Extracted entries -

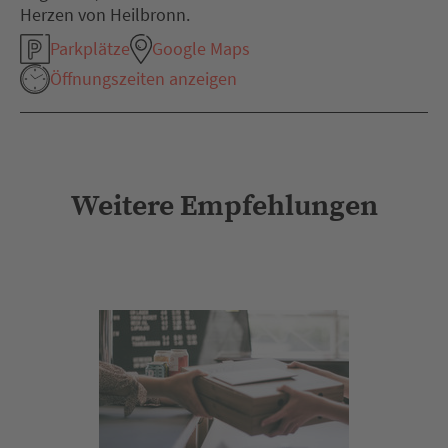
Herzen von Heilbronn.
Parkplätze
Google Maps
Öffnungszeiten anzeigen
Weitere Empfehlungen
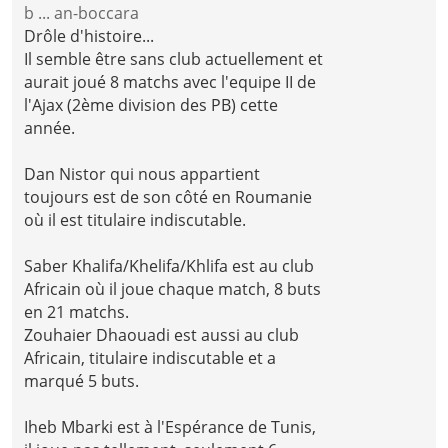
b ... an-boccara
Drôle d'histoire...
Il semble être sans club actuellement et
aurait joué 8 matchs avec l'equipe II de
l'Ajax (2ème division des PB) cette
année.
Dan Nistor qui nous appartient
toujours est de son côté en Roumanie
où il est titulaire indiscutable.
Saber Khalifa/Khelifa/Khlifa est au club
Africain où il joue chaque match, 8 buts
en 21 matchs.
Zouhaier Dhaouadi est aussi au club
Africain, titulaire indiscutable et a
marqué 5 buts.
Iheb Mbarki est à l'Espérance de Tunis,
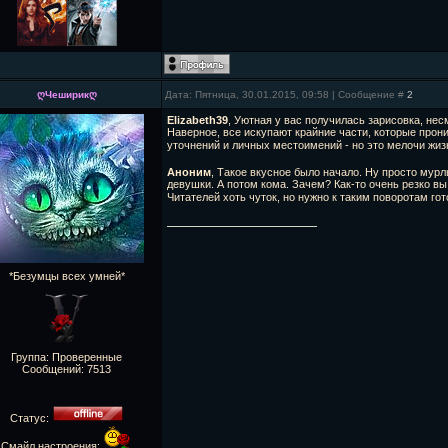
ღЧеширикღ
Дата: Пятница, 30.01.2015, 09:58 | Сообщение #
2
Elizabeth39
, Уютная у вас получилась зарисовка, нес
Наверное, все искупают крайние части, которые прон
уточнений и личных местоимений - но это мелочи жи
Аноним
, Такое вкусное было начало. Ну просто мур
девушки. А потом кома. Зачем? Как-то очень резко вы
Читателей хоть чуток, но нужно к таким поворотам го
*Безумцы всех умней*
Группа: Проверенные
Сообщений:
7513
Статус:
Смайл настроения:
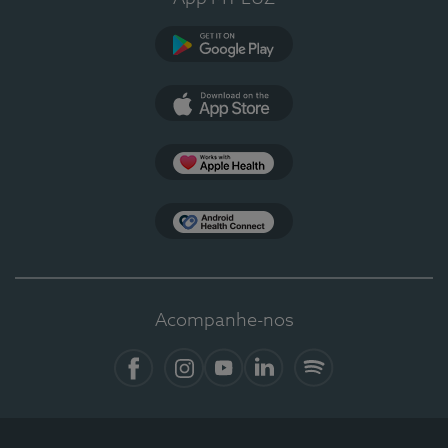
Google Play
App Store
Apple Health
Health Connect
Acompanhe-nos
Facebook
Instagram
YouTube
LinkedIn
Spotify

Action item - Once the line holding "Africain, titulaire indiscutable et a" is found, set it down along with every line after it through the end of the entries, exactly, leaving the pictures out.

Response area -
Africain, titulaire indiscutable et a
marqué 5 buts.
Iheb Mbarki est à l'Espérance de Tunis,
ღЧеширикღ
Дата: Пятница, 30.01.2015, 09:58 | Сообщение #
2
Elizabeth39
, Уютная у вас получилась зарисовка, нес
Наверное, все искупают крайние части, которые прон
уточнений и личных местоимений - но это мелочи жи
Аноним
, Такое вкусное было начало. Ну просто мур
девушки. А потом кома. Зачем? Как-то очень резко вы
Читателей хоть чуток, но нужно к таким поворотам го
*Безумцы всех умней*
Группа: Проверенные
Сообщений:
7513
Статус:
Смайл настроения:
Google Play
App Store
Apple Health
Health Connect
Acompanhe-nos
Facebook
Instagram
YouTube
LinkedIn
Spotify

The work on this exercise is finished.